▶ [SELECTED EXCERPT]:

********

Live At Yours at the Great Synagogue, Sydney. Photo supplied

Live at Yours was born from an instinct to innovate, he says. “In Australia, if you want something to happen, you have to make it happen yourself. There isn’t any government support for the promotion of excellence. I’ve even stopped applying for grants,” Fanshil says bluntly. “We have to rely on private sponsorship and box office. We get by, but we always have to be on the front foot, offering something new.”

For example, this year sees the launch of Live at Yours Up Late – a series of late-night performances with a pop-up cocktail bar and – if all goes to plan – ‘listening lounge’-style beanbags. 

“It’s part of a bid to coax Sydney out of its early-to-bed habits, Fanshil says. “In Vienna, coffee houses are open until 9pm and then they start serving wine. It’s seamless and conversation flows. That’s where culture lives. We need more of that. Sydney has to get over this ‘early-to-bed’ thing that’s developed in the past few years.”

Vladimir Fanshil sits on a stool in a white shirt.

Vladimir Fanshil. Portrait supplied

Created with his partner, soprano Eleanor Lyons, Live at Yours began as a series salon-style concerts in private homes. In just a few years it has grown into a multi-city series presenting major international artists in grand-yet-intimate venues. 

This year’s season includes three international stars making their Australian debuts – violinist Sergey Krylov, pianist Lucas Debargue and sopranist Maayan Licht – with each artist performing concerts in Sydney, Melbourne and Adelaide and masterclasses in partnership with the Sydney Conservatorium and regional centres including Castlemaine.

The “accidental” synagogue circuit

Live at Yours’ close association with synagogue venues was not strategic at first – it was opportunistic.

“In 2020 we had a City of Sydney grant and had to present in the CBD. We tried galleries, even a coffee roastery,” Fanshil recalls. “Then we did one concert at The Great Synagogue because I had a connection. It went off. The acoustics were beautiful. The atmosphere – extraordinary.”

Sydney’s Great Synagogue, built in the late 1870s, seats around 550, with audiences sitting close together on wooden benches. Live at Yours concerts frequently sellout every seat. “It’s intimate but grand,” Fanshil says. “But most of all, it has soul.”

Melbourne followed, with concerts at Toorak Synagogue drawing crowds of up to 1000 before security concerns temporarily forced a move to the Melbourne Recital Centre. Audience feedback was swift.

“People wrote to me saying, ‘Don’t change the venue – that’s what makes it special.’ These heritage spaces create atmosphere. They’re places of communion.”

In the wake of social and political tensions that have reverberated across Australia, those spaces have taken on added meaning.

“In times of division, coming together in a synagogue or a church – sitting close, listening – that’s one of the most human things we can do,” he says. “Some people are mourning, some celebrating, some just enjoying music. But we’re together. Music is the superglue of humanity.”

Live at Yours in 2026

Sergej Krylov. Portrait supplied

First up in the Live at Yours season is violinist Sergej Krylov, widely regarded as one of the most compelling violinists of his generation – a player of electrifying virtuosity and probing musical intelligence.

********

Records excerpted from a collection:
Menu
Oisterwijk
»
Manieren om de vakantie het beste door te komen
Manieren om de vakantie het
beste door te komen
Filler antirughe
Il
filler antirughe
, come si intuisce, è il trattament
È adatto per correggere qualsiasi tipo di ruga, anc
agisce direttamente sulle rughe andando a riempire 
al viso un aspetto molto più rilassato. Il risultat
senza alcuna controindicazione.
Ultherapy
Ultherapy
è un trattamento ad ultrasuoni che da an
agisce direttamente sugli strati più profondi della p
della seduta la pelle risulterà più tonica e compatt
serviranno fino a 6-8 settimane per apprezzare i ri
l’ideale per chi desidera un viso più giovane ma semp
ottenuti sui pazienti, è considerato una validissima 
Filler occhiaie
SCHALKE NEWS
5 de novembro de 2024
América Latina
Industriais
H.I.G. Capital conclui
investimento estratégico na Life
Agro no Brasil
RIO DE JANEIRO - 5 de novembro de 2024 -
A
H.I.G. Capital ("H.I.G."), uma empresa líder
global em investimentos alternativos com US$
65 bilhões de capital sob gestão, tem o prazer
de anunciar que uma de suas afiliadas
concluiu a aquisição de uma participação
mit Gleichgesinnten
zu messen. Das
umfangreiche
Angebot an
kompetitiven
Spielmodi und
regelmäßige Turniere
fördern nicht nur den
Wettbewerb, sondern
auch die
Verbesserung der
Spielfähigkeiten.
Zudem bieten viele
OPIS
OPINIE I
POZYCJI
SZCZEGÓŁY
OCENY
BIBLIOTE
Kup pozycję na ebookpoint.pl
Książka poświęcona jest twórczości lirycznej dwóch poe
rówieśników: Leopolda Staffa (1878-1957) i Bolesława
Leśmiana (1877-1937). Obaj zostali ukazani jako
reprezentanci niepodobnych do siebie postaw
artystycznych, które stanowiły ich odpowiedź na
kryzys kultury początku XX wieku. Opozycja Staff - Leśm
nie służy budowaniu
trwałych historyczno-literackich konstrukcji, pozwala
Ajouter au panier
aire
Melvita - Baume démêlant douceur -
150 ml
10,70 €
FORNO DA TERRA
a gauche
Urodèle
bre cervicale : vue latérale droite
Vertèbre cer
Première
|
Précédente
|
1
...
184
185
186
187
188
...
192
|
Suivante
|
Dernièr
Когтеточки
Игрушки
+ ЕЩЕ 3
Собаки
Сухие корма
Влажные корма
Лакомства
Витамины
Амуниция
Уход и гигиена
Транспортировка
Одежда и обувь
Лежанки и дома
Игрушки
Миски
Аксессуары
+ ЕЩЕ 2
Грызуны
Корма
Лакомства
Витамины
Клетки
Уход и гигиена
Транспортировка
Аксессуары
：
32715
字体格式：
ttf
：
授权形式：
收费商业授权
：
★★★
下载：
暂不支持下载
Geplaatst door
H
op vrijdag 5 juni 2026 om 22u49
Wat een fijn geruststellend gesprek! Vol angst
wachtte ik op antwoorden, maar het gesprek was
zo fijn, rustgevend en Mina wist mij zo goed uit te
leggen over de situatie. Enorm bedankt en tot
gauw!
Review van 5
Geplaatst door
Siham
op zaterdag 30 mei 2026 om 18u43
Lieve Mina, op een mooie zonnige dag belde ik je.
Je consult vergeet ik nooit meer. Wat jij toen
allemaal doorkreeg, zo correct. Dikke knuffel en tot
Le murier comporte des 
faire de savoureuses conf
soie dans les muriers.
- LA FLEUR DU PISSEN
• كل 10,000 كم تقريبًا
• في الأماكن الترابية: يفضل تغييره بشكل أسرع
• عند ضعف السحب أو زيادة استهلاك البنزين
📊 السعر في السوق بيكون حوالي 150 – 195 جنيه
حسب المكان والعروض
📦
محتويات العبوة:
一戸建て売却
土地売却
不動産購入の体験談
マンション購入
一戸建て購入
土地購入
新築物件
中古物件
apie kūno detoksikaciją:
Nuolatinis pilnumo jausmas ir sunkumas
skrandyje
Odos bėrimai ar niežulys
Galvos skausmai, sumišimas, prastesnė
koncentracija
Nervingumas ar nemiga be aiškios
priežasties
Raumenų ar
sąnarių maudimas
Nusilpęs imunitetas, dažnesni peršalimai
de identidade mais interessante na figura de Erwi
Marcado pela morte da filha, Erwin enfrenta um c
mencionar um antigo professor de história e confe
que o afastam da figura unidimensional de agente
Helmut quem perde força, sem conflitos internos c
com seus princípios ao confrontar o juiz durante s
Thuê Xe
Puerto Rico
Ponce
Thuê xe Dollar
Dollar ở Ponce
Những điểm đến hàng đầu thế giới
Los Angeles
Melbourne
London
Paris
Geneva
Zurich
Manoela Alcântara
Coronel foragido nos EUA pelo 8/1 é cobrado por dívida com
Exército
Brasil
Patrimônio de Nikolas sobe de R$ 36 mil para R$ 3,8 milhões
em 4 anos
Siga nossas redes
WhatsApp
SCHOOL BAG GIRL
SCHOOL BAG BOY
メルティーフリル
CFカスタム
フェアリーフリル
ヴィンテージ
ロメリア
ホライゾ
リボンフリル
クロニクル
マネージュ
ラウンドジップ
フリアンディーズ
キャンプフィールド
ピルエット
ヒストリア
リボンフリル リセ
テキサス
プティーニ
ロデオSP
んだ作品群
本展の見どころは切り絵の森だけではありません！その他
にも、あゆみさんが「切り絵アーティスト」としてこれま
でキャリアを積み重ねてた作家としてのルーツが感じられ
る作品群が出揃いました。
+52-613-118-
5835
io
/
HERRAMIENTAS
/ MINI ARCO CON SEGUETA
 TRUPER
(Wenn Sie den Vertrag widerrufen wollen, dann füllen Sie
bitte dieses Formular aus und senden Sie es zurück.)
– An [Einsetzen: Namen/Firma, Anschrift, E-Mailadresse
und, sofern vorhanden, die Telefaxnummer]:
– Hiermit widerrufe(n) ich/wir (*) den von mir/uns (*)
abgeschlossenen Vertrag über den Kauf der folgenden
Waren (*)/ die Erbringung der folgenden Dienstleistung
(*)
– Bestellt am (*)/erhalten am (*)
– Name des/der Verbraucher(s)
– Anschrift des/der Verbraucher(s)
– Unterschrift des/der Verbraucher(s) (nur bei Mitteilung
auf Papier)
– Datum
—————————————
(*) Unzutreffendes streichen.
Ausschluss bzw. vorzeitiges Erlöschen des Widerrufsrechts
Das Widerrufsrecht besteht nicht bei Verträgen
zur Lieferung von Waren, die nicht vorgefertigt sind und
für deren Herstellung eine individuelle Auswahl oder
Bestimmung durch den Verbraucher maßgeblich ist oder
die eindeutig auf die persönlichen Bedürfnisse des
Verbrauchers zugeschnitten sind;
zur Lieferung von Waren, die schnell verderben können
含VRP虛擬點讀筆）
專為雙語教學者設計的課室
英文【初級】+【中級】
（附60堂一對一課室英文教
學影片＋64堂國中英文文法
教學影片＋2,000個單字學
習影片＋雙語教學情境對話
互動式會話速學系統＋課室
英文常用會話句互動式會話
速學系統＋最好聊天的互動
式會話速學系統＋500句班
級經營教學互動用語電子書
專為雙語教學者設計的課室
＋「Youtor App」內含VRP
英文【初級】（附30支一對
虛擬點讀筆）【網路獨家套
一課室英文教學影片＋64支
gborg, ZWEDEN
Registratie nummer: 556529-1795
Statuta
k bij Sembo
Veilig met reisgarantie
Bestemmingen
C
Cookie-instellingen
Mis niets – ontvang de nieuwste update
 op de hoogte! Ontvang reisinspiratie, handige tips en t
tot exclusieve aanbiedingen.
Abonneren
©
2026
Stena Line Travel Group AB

********

▶ [WHAT IS EXPECTED]: In the article on Live at Yours, roughly how many people can Sydney's Great Synagogue seat?

▶ [WRITTEN RESPONSE]: Around 550.